Monk Seal Management Summary for Kauai in 2014:

2014 was a busy and promising year for monk seal recovery on Kauai. Below are some of the numbers we tallied based on reports submitted by the public and efforts by volunteers and staff members. (Please note, these are only the numbers for Kauai and don’t represent the larger picture of monk seal recovery in the Hawaiian islands.)

Grand sightings total: 2​,516 monk seal sightings on Kauai in 2014! (6.9 seals per day).
Kauai population: 47 unique individual seals sighted in 2014.

Births:

  • ​5 seal pups born (3 male and 2 female).
  • 3 pregnant females likely pupped on Niihau (departed pregnant, returned thin).

Mortalities: 4 seals died.

  • 2 were 2014 pups (PK5 – dog attack, and RF58 – intentionally killed, investigation is ongoing)
  • ​1 was a ​previously unknown yearling (R4DD​ – cause of death was likely drowning)
  • ​​1 ​was a ​juvenile from 2012 cohort (RL17 ​ – cause of death unknown).​
New Seals: we sighted 11 new seals in 2014, likely from Niihau.

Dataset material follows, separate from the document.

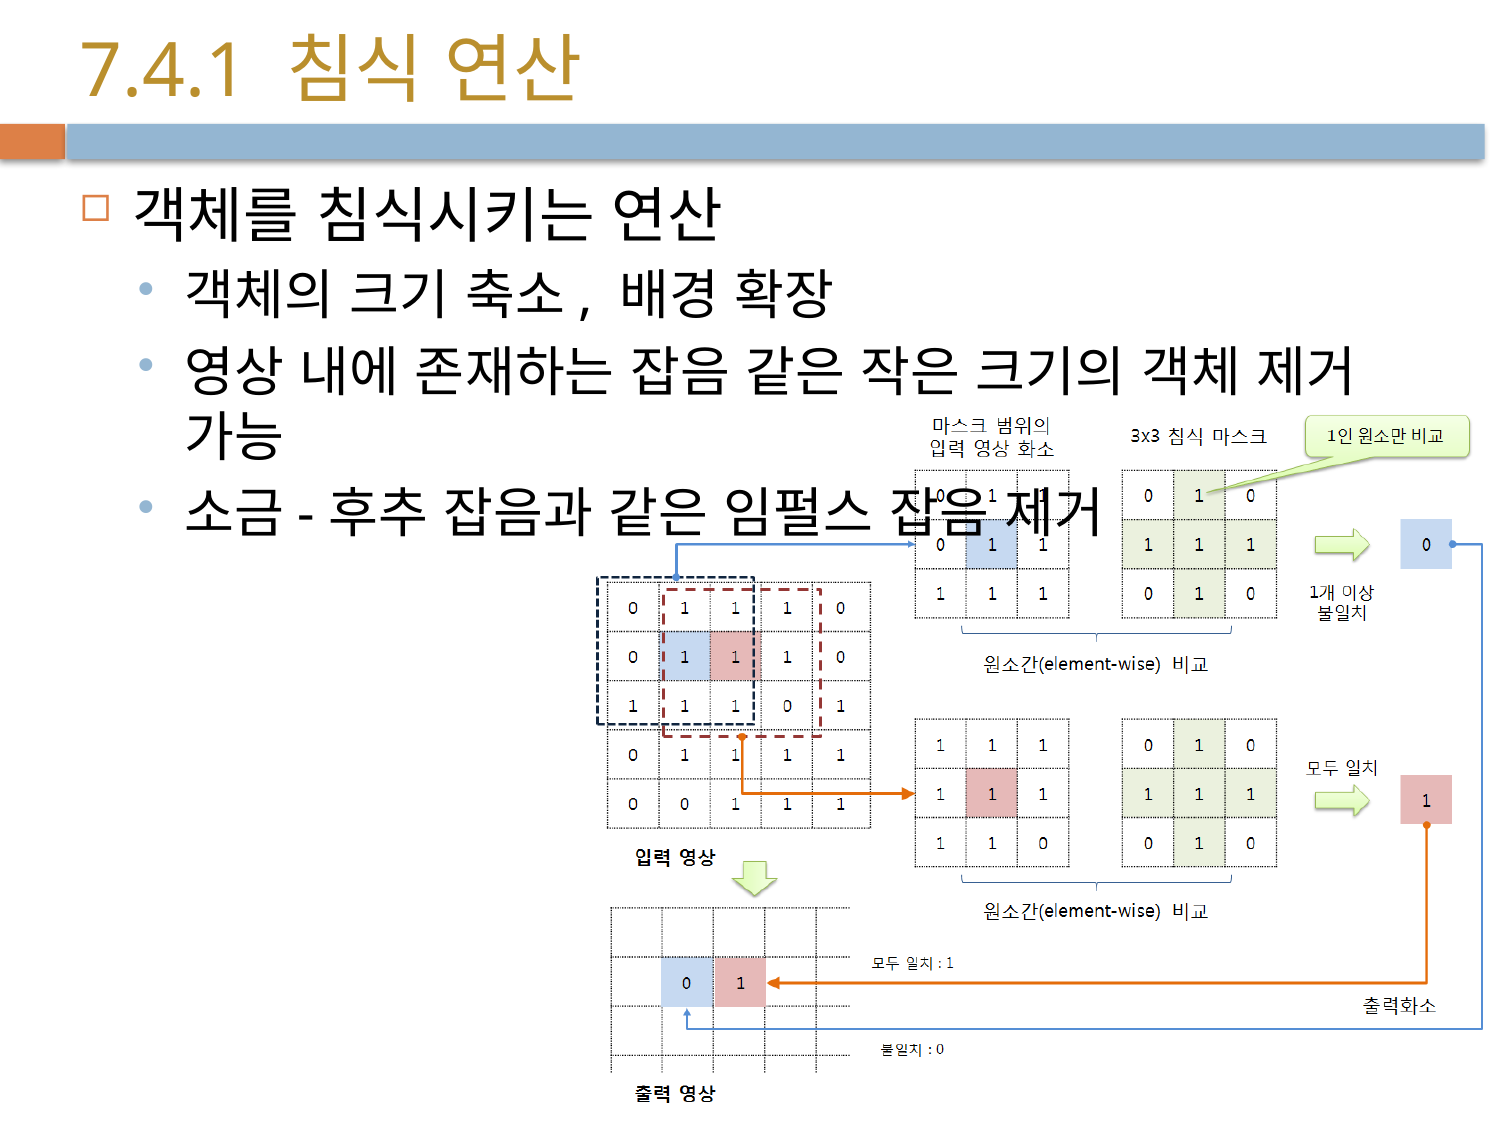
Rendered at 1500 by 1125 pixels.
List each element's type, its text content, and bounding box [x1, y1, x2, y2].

  • 4 were flipper tagged​​ (R4DD, R8HE, R8HP, R1KY).
  • ​1 was captured for ​surgical removal of an injured eye (R1KU)​ and eventually released on Niihau​.
  • ​3 were ​bleach marked for temporary identification.
hawaiian monk seal, RF30

Photo credit: M. Miyashiro

The largest and strongest pup of the year is female RF30. Based on her excellent body condition, it is obvious that she quickly learned to forage on her own after weaning.  She was routinely sighted during the final few months of 2014 along the east side of Kauai.